Purpose: The ability to simultaneously localize the treatment target and local organs-at-risks (OARs) can improve SABR treatment efficacy and reduce side effects by ensuring the target dose and avoiding irradiating the OARs. We present a fiducial-less Multi-Target-Segmentation (MTS) approach that utilizes the standard-equipped kV-imager of a conventional linac.
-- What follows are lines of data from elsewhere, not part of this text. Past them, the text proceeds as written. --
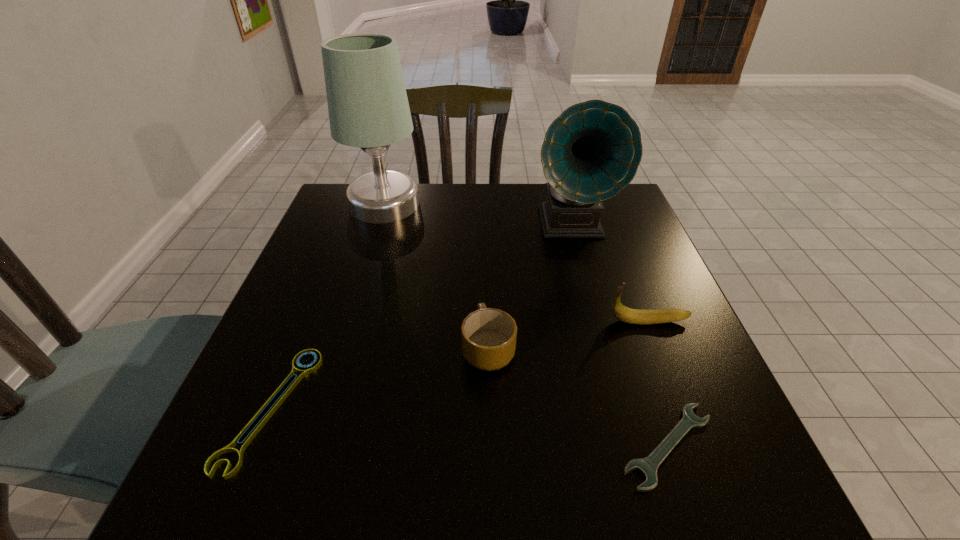
The image size is (960, 540). In order to click on blank space located 0.230m at the stem of the fourth shortest object in this screenshot , I will do `click(497, 321)`.

You are a GUI agent. You are given a task and a screenshot of the screen. Output one action in this format:
    pyautogui.click(x=<x>, y=<y>)
    Task: Click on the blank space located 0.200m at the stem of the fourth shortest object
    The height and width of the screenshot is (540, 960).
    Given the screenshot: What is the action you would take?
    pyautogui.click(x=512, y=321)

This screenshot has width=960, height=540. Find the location of `free space located on the side with the handle of the third object from left to right`. free space located on the side with the handle of the third object from left to right is located at coordinates (486, 220).

Image resolution: width=960 pixels, height=540 pixels. Identify the location of free location located on the side with the handle of the third object from left to right. (488, 284).

The width and height of the screenshot is (960, 540). What are the coordinates of `vacant area situated 0.380m on the side with the handle of the third object from left to right` in the screenshot? It's located at (486, 220).

What are the coordinates of `vacant area situated on the back of the left wrench` in the screenshot? It's located at pos(342,234).

Where is `vacant space located 0.180m on the back of the right wrench`? The width and height of the screenshot is (960, 540). vacant space located 0.180m on the back of the right wrench is located at coordinates (629, 328).

Find the location of a particular element. This screenshot has height=540, width=960. lampshade situated at the far edge is located at coordinates (368, 107).

The image size is (960, 540). I want to click on phonograph_record that is at the far edge, so click(591, 151).

Locate an element on the screen. The image size is (960, 540). lampshade that is at the left edge is located at coordinates (368, 107).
Methods: MTS used a conditional generative adversarial network to simultaneously segment the tumor and the heart in kV-images. MTS was trained on the DRRs of the planning CT for each patient, such that it can be deployed for intra-fractional target tracking. A patient-specific training dataset consisted of 36000 DRRs, created by forward-projecting each of ten planning 4D-CT phases and segmented target volumes equidistantly over a full imaging rotation. The labels of multiple targets were stacked as separate image channels. Data was augmented during training by randomly cropping the field-of-view within ±3mm. MTS was trained individually for three lung SABR patients and tested on kV-images of three treatment fractions per patient. The ground truth target positions were determined through manual alignment of the forward-projected target volumes onto the kV-projections. The geometric accuracy was determined by comparing the centroid of the segmented targets on each image to the ground truths. Additionally, the dice-similarity-coefficient (DSC) was calculated to evaluate MTS.
Results: MTS had a mean tumor localization accuracy of -0.4±2.6mm and 0.7±1.7mm in the lateral/ anterior-posterior and superior-inferior directions of the images, respectively. The mean heart localization accuracy was 1.9±1.6mm and 1.4±1.1mm in the lateral/anterior-posterior and superior-inferior directions of the images, respectively. The mean DSC was 0.72±0.12 for the tumor and 0.88±0.04 for the heart, respectively.
Conclusion: Simultaneous target and OAR localization without fiducials is feasible and can achieve clinically relevant accuracy for clinical deployment. MTS may widen the therapeutic index of SBRT by minimizing thoracic toxicity for targets in close proximity of critical OARs.